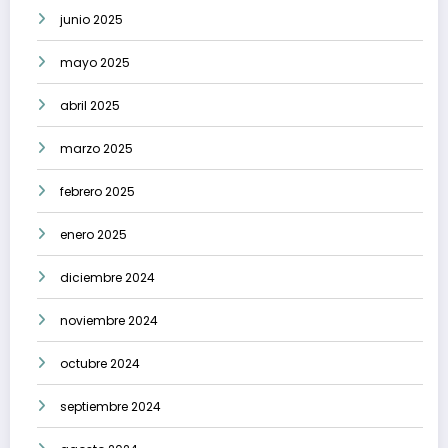
junio 2025
mayo 2025
abril 2025
marzo 2025
febrero 2025
enero 2025
diciembre 2024
noviembre 2024
octubre 2024
septiembre 2024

> **Assigned task**
Only the lines from the one containing "diciembre 2024" through the end of the entries above belong in the answer; repeat them exactly.

> **Reply to the task**
diciembre 2024
noviembre 2024
octubre 2024
septiembre 2024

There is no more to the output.